The Siege of Changchun (simplified Chinese: 长春围困战) was a siege operation launched by the People's Liberation Army during the Chinese Civil War against the city of Changchun, defended by the Nationalist forces.

Large numbers of civilians starved in the siege; estimates range from 150,000 to 330,000. The besieging Communist forces allowed Nationalist soldiers to leave, but forcibly prevented civilians from doing so, hoping to pressure General Zheng Dongguo, leader of the Nationalist forces, into surrender. Only 40,000 survivors remained, to tell of eating "rotten sorghum, then corncobs and then the bark off the trees” Later, people opened their pillows and consumed the corn husk filling. Later still they boiled and ate leather.

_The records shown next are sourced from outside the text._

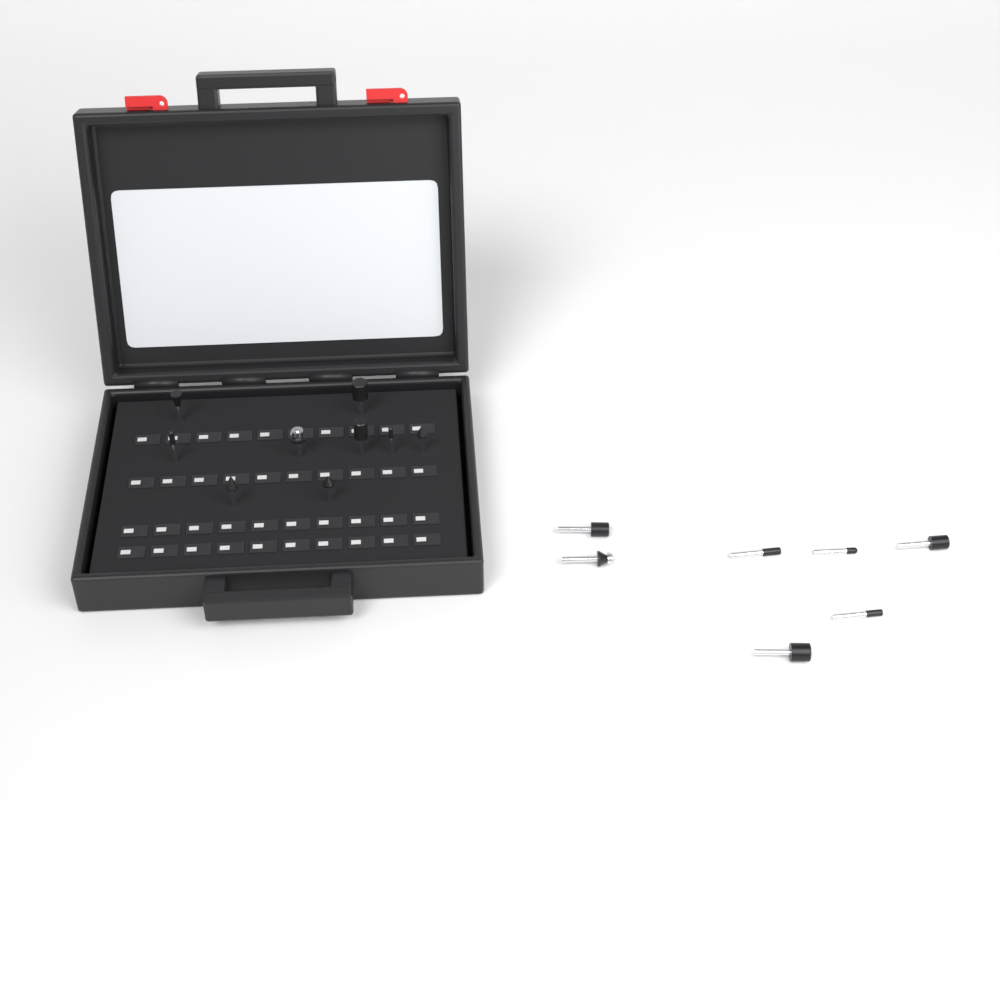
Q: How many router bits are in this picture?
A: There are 16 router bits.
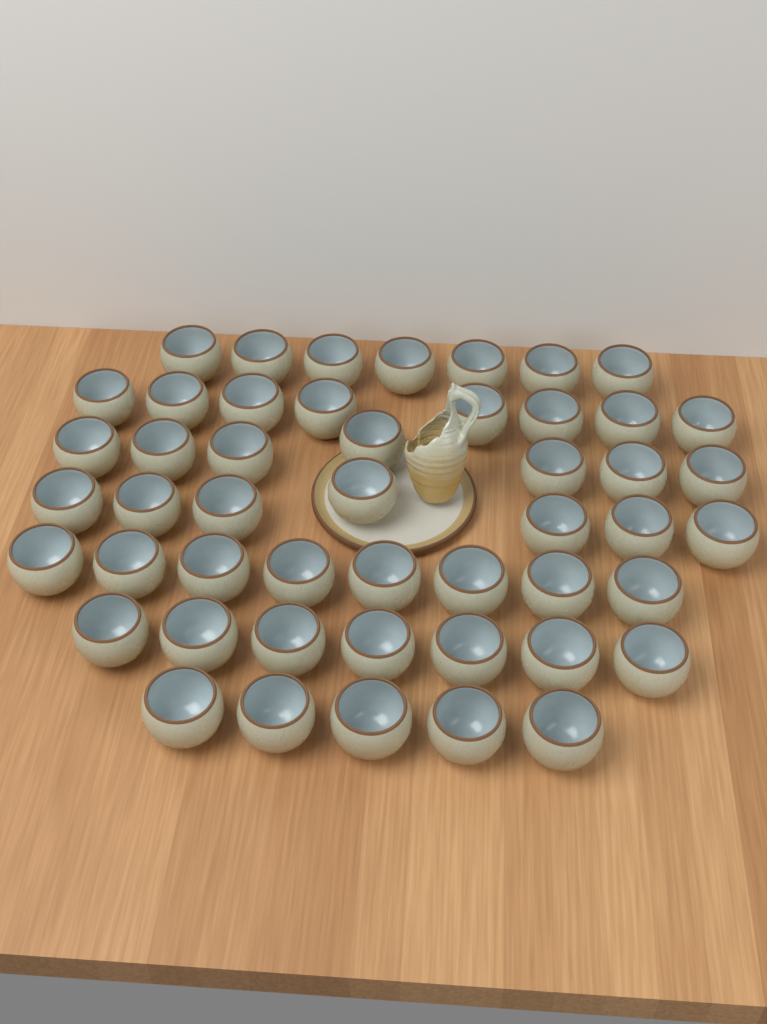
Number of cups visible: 49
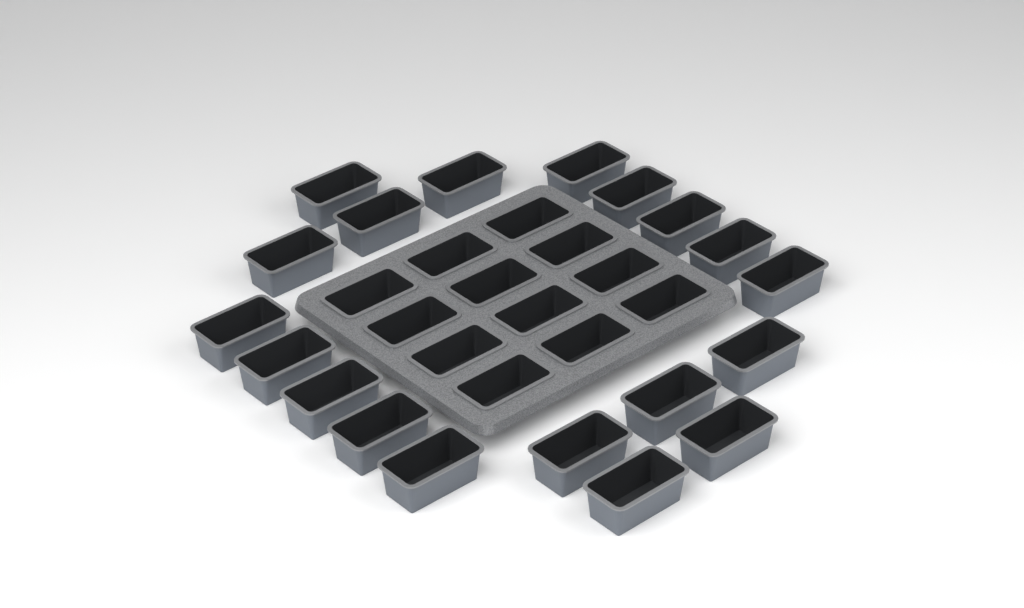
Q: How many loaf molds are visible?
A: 31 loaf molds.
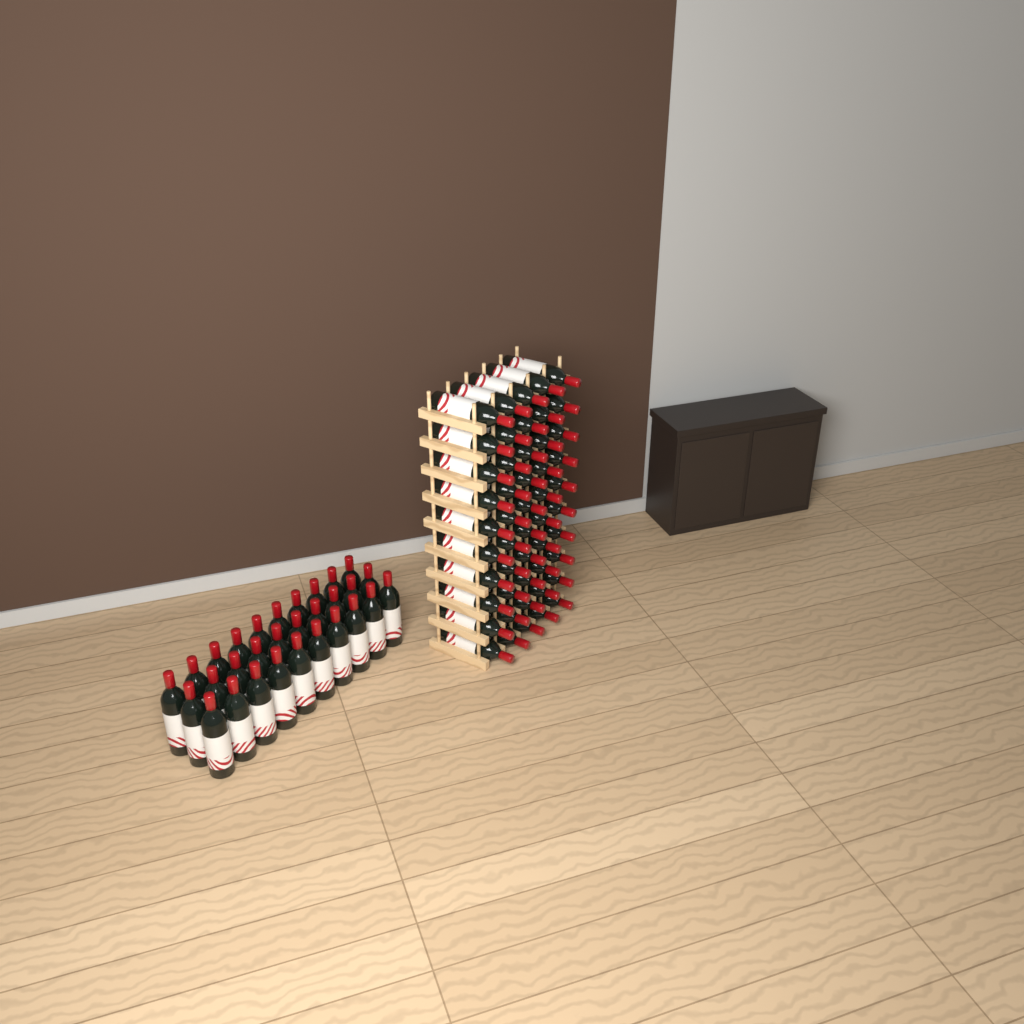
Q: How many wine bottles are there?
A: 80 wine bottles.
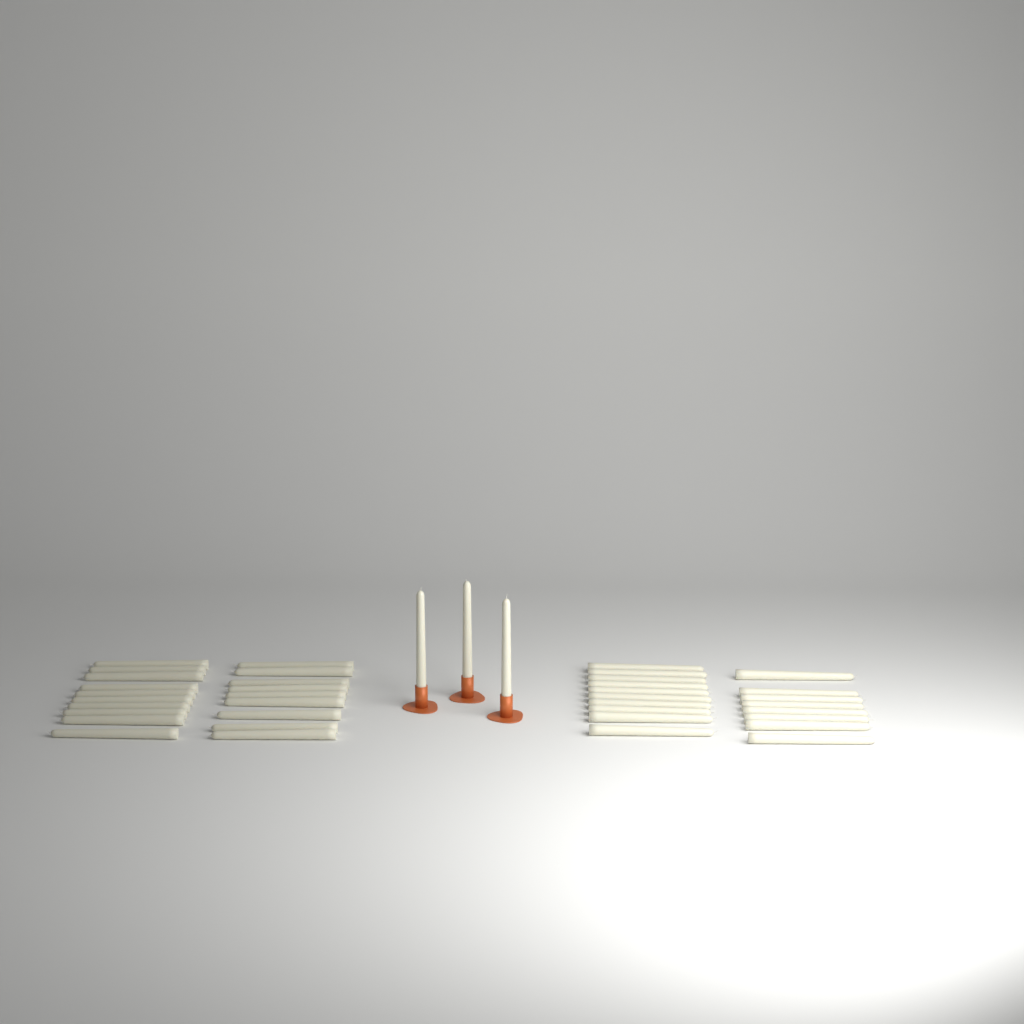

https://en.wikipedia.org/wiki/Siege_of_Changchun

This was an equal tragedy with Nanjing massacre, even more gruesome in some ways (would you rather be executed or slowly starved to death?), though it isn't nearly as well known. People in China don't generally know anything about it.

History is written by victors and CCP has written their fictional version of events in Chinese civil war. CCP's version of history doesn't tell you about siege of Changchun, and the sad part is, this event was just a grain of sand compared to all other evil s-it CCP did (great leap forward, cultural revolution, Tibet genocide, and so on).

Hollywood doesn't touch these subjects cause it would hurt relationships with China. It is only politically correct to make movies about atrocities of Nazis and Imperial Japanese. It feels like beating a dead horse, everyone knows about these events, everybody condemns them. They have also next to zero relevance of Germany and Japan today. Nazis and Imperial Japanese are long gone and buried.

Sadly the same CCP still rules China. Public talk about its dark past is very important, be it in a format of movie, documentary, book or whatever. However it's forbidden to speak publicly about these subjects in China. Messages like this would be deleted and writers account disabled from Chinese social media like Weibo. And if you push things too far in China, you could get in a serious trouble. Chinese movie industry will keep on making movies just about Nanjing massacre and other Japanese war crimes. It's like dancing on the graves of the victims while making CCP propaganda. It's disgusting.